Exercise passage:
____

As It Happens is a current commentary on international relations and developments in British politics.  It also carries updates on the TPPR Group of companies and associates.  Clients can access  bespoke advice on political, cultural and ideological developments relevant to their specific interests in the form of regular reports, private briefings or research projects. 

Entries in Media (5)

Friday
Oct142011

Facebook Groups, Spin & The NGO Sector

One of the benefits of the relatively new approach of Facebook to its Groups is that they can be used for quite finely tuned and flexible qualitative shared intelligence gathering.

Facebook Groups

You can set a Group at secret, closed or open levels of engagement, gather in like minds or 'sources' and share information from the rest of the internet that would otherwise take a great deal of time to put together on your own.

The point of it all is 'sharing' but the Group's Founder(s) must be prepared to put up more material than others and manage the Group - allowing them to die if they are not doing their job, moderating lightly to keep things on track or keep out 'trolls' and perhaps letting them go to float free in the market.

The Group tool is qualitative not quantitative, focused not broad, and biased towards its own members (which has to be taken into account as group-think develops). It is just that - a tool. Groups come and they go with their practical value to their Members.

It is not a replacement for a 'newswire' approach to information (Google News is better at that) nor for in-depth and focused research or investigation but it is a useful tool nevertheless - if only to counter the general group-think of the mainstream media or political process.

The Value of Groups

Currently (meaning the last three months), such Groups have given us exceptional insights into the recent riots in the UK, the Occupy Movement in the US, the diffuse nature of the radical right and the perhaps insidious rise of faith-based politics within the West.

They have supplied insights into odd corners of international affairs, the tensions between libertarianism and the increasing cultural authoritarianism of what likes to be called the Left and the theories and movements surrounding up-coming trends like trans-humanism and the rediscovery of mythic narrative.

Nor do we own these insights - all Members of a particular Group share in the benefits, disproportionately in the case of the free riders who just watch and read for their own benefit. Anyone can draw their own conclusions from the flow of data.

Understandably enough, the Groups are particularly useful on mediating between street experts on privacy, hacking and the free internet and less technically advanced users. The best users, of course, do not speak at other Members but with them and you may have to put up with provocative tub-thumping.

Some Trends

Three trends stand out - the flow of 'institute of the bleeding obvious' research from universities trying to justify their funding, the effect of social media in countering rather than endorsing propaganda from special interest NGOs and campaigns and the ability to cut out official discourse as 'distrusted'.

____

Task instructions: Rewrite the commentary on Facebook Groups starting at "Entries in Media" and ending at "in the market.", substituting "private" for "secret".

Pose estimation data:
____

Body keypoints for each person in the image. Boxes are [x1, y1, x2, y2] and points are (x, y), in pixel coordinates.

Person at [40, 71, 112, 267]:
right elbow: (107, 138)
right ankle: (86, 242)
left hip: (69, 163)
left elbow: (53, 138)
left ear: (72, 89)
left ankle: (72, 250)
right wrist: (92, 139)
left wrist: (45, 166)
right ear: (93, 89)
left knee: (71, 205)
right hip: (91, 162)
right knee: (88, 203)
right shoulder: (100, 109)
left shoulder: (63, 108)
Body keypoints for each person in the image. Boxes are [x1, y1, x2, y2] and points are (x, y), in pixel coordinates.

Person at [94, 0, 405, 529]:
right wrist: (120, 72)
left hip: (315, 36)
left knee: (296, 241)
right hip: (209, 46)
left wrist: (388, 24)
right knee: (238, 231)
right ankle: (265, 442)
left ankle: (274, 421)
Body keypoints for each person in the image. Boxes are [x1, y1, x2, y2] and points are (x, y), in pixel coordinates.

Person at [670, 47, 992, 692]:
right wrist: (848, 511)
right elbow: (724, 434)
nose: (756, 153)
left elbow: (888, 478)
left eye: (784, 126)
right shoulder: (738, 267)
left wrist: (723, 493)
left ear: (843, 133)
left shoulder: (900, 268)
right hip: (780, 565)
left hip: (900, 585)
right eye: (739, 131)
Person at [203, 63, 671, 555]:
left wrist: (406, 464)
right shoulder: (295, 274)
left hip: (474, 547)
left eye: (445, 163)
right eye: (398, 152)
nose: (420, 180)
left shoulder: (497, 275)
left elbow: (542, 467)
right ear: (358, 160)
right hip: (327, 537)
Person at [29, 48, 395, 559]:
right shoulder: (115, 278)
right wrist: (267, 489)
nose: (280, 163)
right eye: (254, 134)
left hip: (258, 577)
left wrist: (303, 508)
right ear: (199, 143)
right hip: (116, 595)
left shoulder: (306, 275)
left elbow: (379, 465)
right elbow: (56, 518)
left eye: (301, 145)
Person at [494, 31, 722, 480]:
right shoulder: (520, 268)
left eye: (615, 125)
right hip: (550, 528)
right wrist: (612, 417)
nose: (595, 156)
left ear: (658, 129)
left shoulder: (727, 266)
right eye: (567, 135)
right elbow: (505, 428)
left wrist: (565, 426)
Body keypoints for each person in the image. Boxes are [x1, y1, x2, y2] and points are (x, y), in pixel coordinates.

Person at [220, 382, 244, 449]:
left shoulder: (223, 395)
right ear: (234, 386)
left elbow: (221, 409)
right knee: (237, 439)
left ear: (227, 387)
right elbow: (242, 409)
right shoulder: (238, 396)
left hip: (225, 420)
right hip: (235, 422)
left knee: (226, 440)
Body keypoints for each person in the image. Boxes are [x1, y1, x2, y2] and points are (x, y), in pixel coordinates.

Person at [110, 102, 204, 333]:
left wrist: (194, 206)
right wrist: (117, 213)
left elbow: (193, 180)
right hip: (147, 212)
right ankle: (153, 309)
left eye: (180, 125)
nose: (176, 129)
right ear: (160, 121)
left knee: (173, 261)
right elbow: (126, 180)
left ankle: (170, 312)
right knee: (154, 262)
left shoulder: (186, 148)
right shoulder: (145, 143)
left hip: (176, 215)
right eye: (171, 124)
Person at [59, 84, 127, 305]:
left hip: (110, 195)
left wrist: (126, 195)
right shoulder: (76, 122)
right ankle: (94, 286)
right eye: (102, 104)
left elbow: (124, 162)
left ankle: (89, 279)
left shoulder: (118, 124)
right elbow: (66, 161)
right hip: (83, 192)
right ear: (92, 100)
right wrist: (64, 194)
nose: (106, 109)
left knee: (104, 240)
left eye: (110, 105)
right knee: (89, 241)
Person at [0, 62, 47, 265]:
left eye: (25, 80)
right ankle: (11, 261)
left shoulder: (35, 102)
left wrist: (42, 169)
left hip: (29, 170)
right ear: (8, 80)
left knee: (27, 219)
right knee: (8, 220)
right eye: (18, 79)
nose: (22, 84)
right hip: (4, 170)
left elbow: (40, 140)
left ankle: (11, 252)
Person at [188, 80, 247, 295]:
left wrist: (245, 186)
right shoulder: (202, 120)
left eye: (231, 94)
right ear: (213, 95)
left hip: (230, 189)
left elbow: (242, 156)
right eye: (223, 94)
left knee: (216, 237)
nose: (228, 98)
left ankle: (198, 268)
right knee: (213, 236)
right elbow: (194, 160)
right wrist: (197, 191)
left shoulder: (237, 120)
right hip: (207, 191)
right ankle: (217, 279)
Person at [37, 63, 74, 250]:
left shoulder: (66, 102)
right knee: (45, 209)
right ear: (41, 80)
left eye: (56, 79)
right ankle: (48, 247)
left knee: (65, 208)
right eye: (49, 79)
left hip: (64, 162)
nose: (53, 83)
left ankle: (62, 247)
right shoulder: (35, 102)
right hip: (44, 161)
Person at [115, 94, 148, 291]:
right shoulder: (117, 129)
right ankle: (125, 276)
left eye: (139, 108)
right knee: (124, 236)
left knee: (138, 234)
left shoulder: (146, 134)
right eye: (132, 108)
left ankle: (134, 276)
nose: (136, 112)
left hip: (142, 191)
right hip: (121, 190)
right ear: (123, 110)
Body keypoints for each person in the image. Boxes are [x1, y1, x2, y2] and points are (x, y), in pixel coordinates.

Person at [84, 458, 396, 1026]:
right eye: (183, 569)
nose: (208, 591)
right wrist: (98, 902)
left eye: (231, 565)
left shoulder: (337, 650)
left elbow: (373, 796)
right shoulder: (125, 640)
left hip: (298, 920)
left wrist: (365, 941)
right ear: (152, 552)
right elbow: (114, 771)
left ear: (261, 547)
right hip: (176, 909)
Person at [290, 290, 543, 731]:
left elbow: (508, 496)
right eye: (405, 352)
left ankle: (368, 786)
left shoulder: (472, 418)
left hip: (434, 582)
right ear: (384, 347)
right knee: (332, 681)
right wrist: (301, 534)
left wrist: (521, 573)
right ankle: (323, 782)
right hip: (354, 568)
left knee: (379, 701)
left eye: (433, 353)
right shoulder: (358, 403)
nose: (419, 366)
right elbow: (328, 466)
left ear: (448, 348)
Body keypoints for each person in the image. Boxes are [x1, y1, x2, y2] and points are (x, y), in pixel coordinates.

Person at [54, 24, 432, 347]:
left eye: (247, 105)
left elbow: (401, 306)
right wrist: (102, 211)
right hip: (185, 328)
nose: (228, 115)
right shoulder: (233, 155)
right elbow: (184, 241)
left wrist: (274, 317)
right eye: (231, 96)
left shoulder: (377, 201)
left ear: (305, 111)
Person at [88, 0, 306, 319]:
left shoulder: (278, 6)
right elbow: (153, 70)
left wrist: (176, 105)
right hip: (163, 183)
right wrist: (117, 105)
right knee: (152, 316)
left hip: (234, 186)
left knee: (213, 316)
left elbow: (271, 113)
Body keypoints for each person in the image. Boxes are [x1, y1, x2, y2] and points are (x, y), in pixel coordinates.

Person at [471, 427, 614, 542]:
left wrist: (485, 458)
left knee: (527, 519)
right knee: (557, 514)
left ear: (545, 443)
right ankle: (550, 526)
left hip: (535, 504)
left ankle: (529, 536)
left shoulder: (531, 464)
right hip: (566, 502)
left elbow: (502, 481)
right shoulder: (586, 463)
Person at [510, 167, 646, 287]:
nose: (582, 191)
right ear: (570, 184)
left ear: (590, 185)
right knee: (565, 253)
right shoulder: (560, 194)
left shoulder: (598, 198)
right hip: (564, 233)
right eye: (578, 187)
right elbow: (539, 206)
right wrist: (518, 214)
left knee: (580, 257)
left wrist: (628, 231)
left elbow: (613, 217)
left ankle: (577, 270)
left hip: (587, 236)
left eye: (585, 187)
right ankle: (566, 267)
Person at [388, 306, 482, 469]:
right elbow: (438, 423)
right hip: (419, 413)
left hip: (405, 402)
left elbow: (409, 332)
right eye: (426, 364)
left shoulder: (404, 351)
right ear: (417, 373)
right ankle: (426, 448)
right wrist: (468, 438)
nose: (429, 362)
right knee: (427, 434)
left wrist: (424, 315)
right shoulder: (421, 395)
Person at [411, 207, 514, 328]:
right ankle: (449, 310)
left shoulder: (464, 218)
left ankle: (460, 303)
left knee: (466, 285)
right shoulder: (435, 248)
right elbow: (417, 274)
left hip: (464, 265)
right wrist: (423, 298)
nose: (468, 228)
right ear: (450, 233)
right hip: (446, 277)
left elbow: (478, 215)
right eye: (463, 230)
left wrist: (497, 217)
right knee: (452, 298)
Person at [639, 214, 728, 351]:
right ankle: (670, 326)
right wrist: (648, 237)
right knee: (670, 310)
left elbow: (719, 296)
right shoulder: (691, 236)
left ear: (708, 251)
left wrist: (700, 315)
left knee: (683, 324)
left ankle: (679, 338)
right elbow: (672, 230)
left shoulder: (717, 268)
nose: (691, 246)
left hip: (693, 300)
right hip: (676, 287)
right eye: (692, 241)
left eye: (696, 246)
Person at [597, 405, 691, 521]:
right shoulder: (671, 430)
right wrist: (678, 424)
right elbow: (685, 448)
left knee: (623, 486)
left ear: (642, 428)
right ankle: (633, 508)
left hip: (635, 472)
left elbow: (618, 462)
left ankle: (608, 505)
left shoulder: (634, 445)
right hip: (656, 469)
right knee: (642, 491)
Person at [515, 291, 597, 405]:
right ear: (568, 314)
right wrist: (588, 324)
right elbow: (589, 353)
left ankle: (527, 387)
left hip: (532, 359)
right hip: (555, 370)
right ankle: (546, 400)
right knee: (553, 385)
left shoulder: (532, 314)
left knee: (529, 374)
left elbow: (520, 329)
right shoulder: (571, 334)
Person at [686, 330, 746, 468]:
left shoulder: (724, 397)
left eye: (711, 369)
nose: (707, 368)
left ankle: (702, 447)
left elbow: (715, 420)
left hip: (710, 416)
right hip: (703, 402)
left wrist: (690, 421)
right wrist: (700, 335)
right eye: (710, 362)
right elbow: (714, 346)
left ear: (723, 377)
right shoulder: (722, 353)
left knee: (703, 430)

____

Finished task:
Entries in Media (5)

Friday
Oct142011

Facebook Groups, Spin & The NGO Sector

One of the benefits of the relatively new approach of Facebook to its Groups is that they can be used for quite finely tuned and flexible qualitative shared intelligence gathering.

Facebook Groups

You can set a Group at private, closed or open levels of engagement, gather in like minds or 'sources' and share information from the rest of the internet that would otherwise take a great deal of time to put together on your own.

The point of it all is 'sharing' but the Group's Founder(s) must be prepared to put up more material than others and manage the Group - allowing them to die if they are not doing their job, moderating lightly to keep things on track or keep out 'trolls' and perhaps letting them go to float free in the market.